Note In some cases, you’ll have to pay higher rates as a foreigner in Dong Ha, which can be a bit frustrating. With prices so cheap to begin, though, it’s hard to complain.

Where to eat in Dong Ha

There isn’t too much to offer in terms of fine dining in Dong Ha, but cheap, hearty Vietnamese meals can be found spread throughout the city. A number of seafood restaurants have also scattered themselves up and down the roads, offering unique versions of some Vietnamese favourites.

Shrimp paste is a commonly used ingredient here, and dishes like bun dau mam tom, made with tofu, rice vermicelli, and spices and herbs, comes topped with this unusual tasting add-on. Also be on the lookout for hot pot and pho for some delicious alternatives.

If you’re yearning for a western style meal, every traveller who comes through Dong Ha knows to stop by Tam’s Cafe.

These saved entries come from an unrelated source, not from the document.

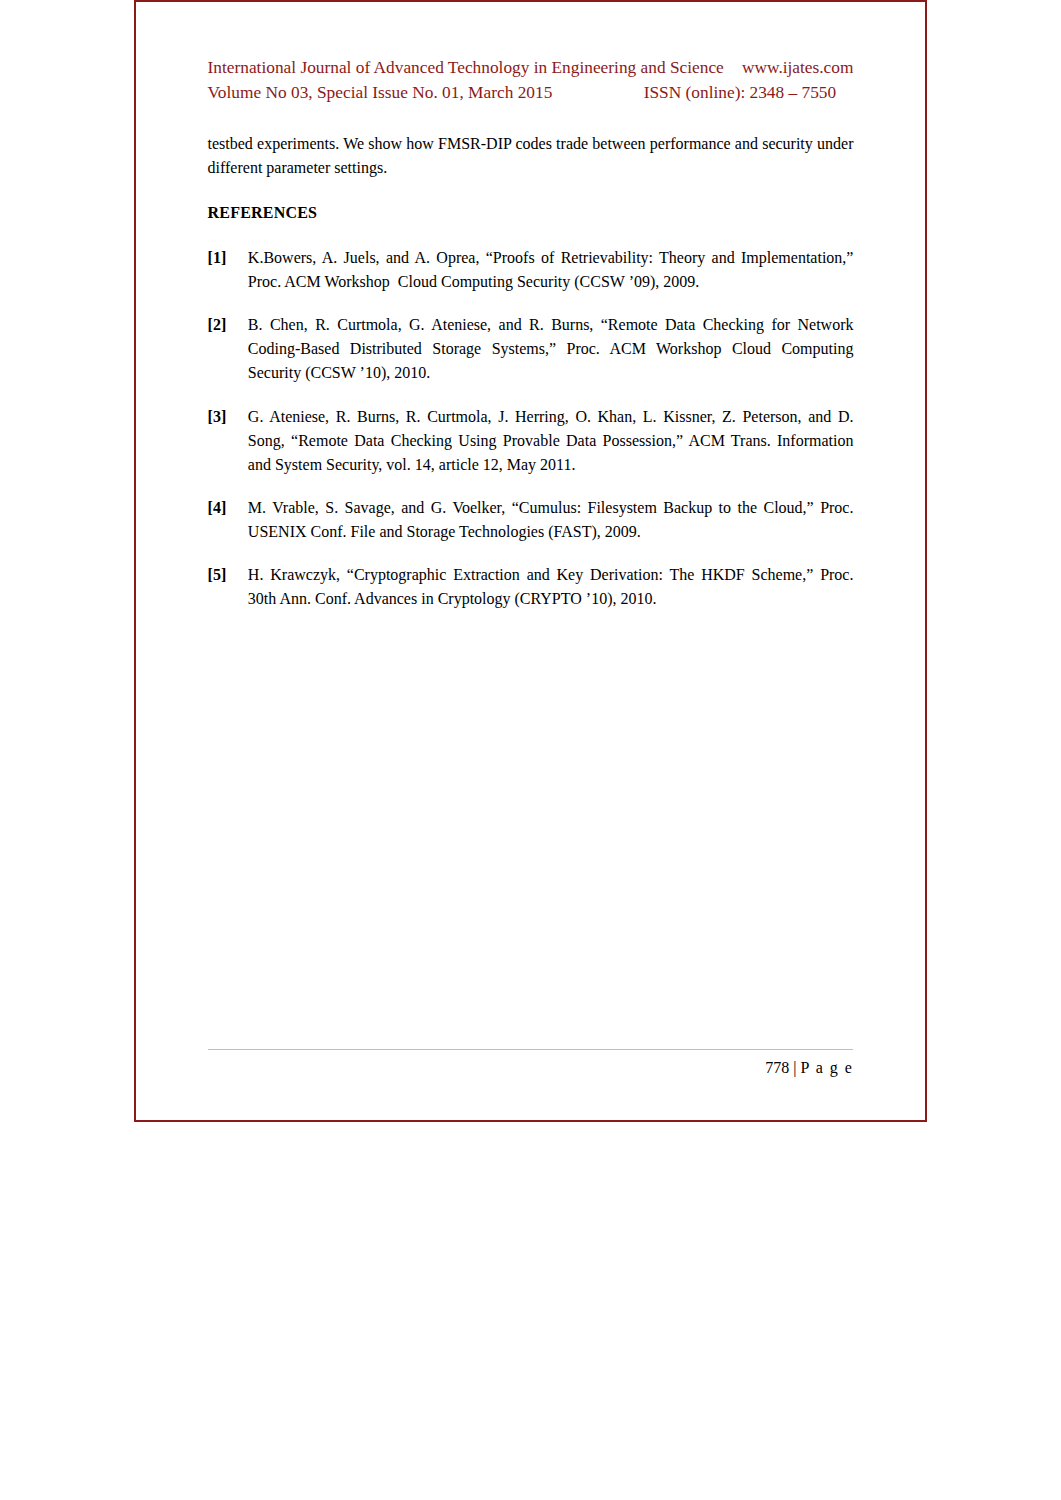International Journal of Advanced Technology in Engineering and Science www.ijates.com
Volume No 03, Special Issue No. 01, March 2015 ISSN (online): 2348 – 7550
testbed experiments. We show how FMSR-DIP codes trade between performance and security under different parameter settings.
REFERENCES
[1] K.Bowers, A. Juels, and A. Oprea, “Proofs of Retrievability: Theory and Implementation,” Proc. ACM Workshop Cloud Computing Security (CCSW ’09), 2009.
[2] B. Chen, R. Curtmola, G. Ateniese, and R. Burns, “Remote Data Checking for Network Coding-Based Distributed Storage Systems,” Proc. ACM Workshop Cloud Computing Security (CCSW ’10), 2010.
[3] G. Ateniese, R. Burns, R. Curtmola, J. Herring, O. Khan, L. Kissner, Z. Peterson, and D. Song, “Remote Data Checking Using Provable Data Possession,” ACM Trans. Information and System Security, vol. 14, article 12, May 2011.
[4] M. Vrable, S. Savage, and G. Voelker, “Cumulus: Filesystem Backup to the Cloud,” Proc. USENIX Conf. File and Storage Technologies (FAST), 2009.
[5] H. Krawczyk, “Cryptographic Extraction and Key Derivation: The HKDF Scheme,” Proc. 30th Ann. Conf. Advances in Cryptology (CRYPTO ’10), 2010.
778 | P a g e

The coffee is decent, the prices are right (USD1-2), and a good mix of western and Vietnamese meals are served here.

Getting around in Dong Ha

Dong Ha is a large, dusty city with scenery not really made for strolling. We found traversing the area on foot to be a bit of a hassle, as the traffic is typically bad, distances are too far to walk, and the weather can get fairly hot.

The easiest way to tour the city is on the back of a motorbike taxi. While you can find metered taxis as well, motorbikes were plentiful, cheap, and convenient. You won’t spend more than a few USD no matter where in the city you go; simply walk to the nearest corner to find an available ride.

If you’re in Dong Ha to tour the DMZ, booking a tour is the easiest option. Buses or private transportation will make your visit simple and convenient. A hotel pick up will usually be arranged, so finding your own transportation isn’t necessary.

Getting in and out

There are a number of ways to get to and from Dong Ha from inside and outside of the country.

If you fly from anywhere within the country, Hue is the nearest domestic airport to Dong Ha. Flights from Hanoi cost around USD120 and take just over one hour. Flights to and from Ho Chi Minh City are even cheaper, with one way tickets often selling for less than USD100 on VietJet Air, and a flight time of just under an hour and a half. From Hue Dong Ha is only an hour an a half away by train. Getting to Dong Ha will cost you about USD6.

For international flights, Da Nang’s airport, about 170 kilometres away, is the best option. From there, you can access all of Southeast Asia with frequent flights coming in and out.

Taking a train is also an option though it takes around 13 hours to get from Dong Ha to Hanoi and around 24 hours to Ho Chi Minh City with tickets between USD20 and USD40 for a birth in the first class sleeper respectively.

One important mention is Dong Ha’s close proximity to the Lao border. Multiple tour operators and minibuses run the route frequently. For USD5-10, you can jump on a bus to Savannakhet, Laos, and switch to another onward transportation mode from there.

Safety in Dong Ha

The biggest concern for most travellers visiting Dong Ha is making their way across the Lao border without hassle. We found many “tour operators” to be a bit sketchy, often jam packing their vans beyond full, and then dropping you at the border after promising to transport you all the way to your destination city. Too many travellers find themselves stranded at the border, scrambling to find onward travel. Beware of this scam.